The Union Ministry of Shipping has instructed the expert land development committee to ensure that the proposal of Mumbai Port Land Development Authority (MPLDA) that proposed development of 1800 acres of land should function directly under the port trust.
This is contrary to the recommendation that has been made by the panel in its yet-to-be-submitted draft report. In the report, the panel has stated that the MPLDA should be an autonomous special planning authority.
The decision was communicated in a meeting of Union Shipping Minister Nitin Gadkari with committee chairperson Rani Jadhav in Delhi earlier this week. The panel is now expected to incorporate the ministry’s suggestions before submitting its report which maps ways and means to effectively utilise the 28-km stretch of defunct land along Mumbai’s eastern coastline from Colaba to Wadala.

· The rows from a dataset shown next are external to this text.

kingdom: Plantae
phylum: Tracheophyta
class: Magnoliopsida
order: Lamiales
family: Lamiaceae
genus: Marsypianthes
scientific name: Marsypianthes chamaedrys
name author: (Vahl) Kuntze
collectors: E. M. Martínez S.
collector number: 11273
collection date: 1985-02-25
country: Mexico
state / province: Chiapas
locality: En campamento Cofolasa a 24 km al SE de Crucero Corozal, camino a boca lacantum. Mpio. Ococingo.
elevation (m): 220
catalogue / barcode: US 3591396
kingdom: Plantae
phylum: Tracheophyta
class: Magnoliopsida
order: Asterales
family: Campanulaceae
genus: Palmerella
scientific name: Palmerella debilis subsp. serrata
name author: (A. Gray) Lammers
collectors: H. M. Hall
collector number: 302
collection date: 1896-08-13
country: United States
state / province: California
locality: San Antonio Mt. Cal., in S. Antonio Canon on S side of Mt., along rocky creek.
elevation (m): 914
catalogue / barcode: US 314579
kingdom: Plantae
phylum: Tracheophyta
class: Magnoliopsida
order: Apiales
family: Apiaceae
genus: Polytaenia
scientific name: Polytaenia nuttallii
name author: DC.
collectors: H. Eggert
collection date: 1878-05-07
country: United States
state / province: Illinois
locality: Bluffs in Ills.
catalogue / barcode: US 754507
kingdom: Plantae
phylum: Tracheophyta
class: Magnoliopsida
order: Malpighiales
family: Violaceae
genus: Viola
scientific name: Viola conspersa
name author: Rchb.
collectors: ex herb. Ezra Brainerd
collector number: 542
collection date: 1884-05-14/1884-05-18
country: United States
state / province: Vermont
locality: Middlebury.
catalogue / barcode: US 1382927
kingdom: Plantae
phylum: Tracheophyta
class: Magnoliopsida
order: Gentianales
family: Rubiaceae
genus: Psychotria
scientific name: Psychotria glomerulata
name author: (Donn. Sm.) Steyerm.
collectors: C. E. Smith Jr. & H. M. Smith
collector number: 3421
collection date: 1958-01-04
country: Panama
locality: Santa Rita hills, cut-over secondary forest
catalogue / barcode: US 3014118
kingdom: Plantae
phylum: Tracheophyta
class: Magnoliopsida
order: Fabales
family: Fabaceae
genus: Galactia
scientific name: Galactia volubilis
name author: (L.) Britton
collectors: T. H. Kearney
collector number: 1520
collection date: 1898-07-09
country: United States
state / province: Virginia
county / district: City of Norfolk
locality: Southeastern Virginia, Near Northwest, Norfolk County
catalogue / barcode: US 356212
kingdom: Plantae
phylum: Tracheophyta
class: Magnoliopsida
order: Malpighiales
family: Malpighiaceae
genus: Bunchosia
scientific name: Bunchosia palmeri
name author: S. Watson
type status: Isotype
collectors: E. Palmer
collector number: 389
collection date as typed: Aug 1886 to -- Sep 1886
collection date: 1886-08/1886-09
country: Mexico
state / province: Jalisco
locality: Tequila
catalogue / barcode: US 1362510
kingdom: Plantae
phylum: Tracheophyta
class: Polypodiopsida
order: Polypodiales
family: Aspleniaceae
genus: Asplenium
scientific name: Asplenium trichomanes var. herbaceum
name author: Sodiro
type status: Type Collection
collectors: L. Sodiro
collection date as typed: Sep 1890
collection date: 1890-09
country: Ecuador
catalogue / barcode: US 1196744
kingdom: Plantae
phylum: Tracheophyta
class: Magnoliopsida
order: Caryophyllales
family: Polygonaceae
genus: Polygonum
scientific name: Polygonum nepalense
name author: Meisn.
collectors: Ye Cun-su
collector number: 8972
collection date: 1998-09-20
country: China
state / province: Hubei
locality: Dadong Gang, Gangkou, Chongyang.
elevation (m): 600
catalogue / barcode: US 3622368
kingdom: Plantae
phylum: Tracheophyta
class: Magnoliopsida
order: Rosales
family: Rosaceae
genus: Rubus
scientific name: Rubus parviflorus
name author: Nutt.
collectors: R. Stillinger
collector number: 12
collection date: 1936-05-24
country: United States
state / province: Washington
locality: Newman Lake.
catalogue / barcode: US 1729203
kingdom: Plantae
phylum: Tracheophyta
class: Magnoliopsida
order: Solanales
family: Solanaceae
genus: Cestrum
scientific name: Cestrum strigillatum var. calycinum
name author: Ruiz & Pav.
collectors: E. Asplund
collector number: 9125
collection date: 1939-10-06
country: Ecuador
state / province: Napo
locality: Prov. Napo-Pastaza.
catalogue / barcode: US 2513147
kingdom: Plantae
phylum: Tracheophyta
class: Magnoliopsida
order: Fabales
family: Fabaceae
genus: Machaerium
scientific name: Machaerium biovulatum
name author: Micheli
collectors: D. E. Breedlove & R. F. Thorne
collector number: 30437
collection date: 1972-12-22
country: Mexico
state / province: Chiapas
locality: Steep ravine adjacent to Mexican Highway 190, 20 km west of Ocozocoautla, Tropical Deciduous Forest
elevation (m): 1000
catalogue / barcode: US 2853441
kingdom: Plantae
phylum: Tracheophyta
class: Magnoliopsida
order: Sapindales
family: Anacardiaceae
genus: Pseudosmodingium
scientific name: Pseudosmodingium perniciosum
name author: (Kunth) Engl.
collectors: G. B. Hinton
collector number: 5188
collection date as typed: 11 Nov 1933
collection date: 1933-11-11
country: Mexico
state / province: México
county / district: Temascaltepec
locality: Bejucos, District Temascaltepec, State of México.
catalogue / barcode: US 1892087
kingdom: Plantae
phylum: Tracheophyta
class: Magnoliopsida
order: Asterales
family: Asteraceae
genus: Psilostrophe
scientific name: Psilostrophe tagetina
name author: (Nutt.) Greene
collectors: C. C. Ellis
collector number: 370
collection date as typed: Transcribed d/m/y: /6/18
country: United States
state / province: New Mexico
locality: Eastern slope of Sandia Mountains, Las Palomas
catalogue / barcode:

While Jadhav was not available for comments, members from land development committee feel that any bid to bring the authority under the Mumbai Port Trust’s (MbPT) control would defeat the very purpose of setting up such an agency.
In its draft report, the panel had detailed how the central government should amend the Major Port Trusts Act, 1963, so as to enable setting up of the MPLDA and at the same time allow the port trust to go beyond port operation and take up land development.
The agency would then be in charge of executing proposed plans for creating mass transit corridors, business and export zones, tourism and entertainment hubs and green open spaces along the stretch.
“The MbPT is a loss-making entity. The idea of setting up an independent agency was to move out of that structure and give it the financial autonomy it requires to take decisions in order to develop the land to its optimal use,” said a member.
Moreover, members point out that bringing the land development authority directly under the aegis of the port trust would also create a major conflict of interest and mar its transparent functioning. “Several of the leases, that have expired long ago or have breached tenancy conditions, are held by some of the trustees in the port trust. They cannot be expected to take a fair call on action to be taken in such cases,” said a member.
There are 3,000-odd lessees on 47 per cent of the total port land; half of these have expired and are caught in legal tussles. Of the total lease-held land, merely five per cent is vacant while 68 per cent is on long-lease and rest have a tenure ranging up to 15 months.
In course of development of the land in future, under the Public Premises Act the unauthorised sub-lessees or those who are using the premises for purposes other than what it was originally allotted for can be evicted.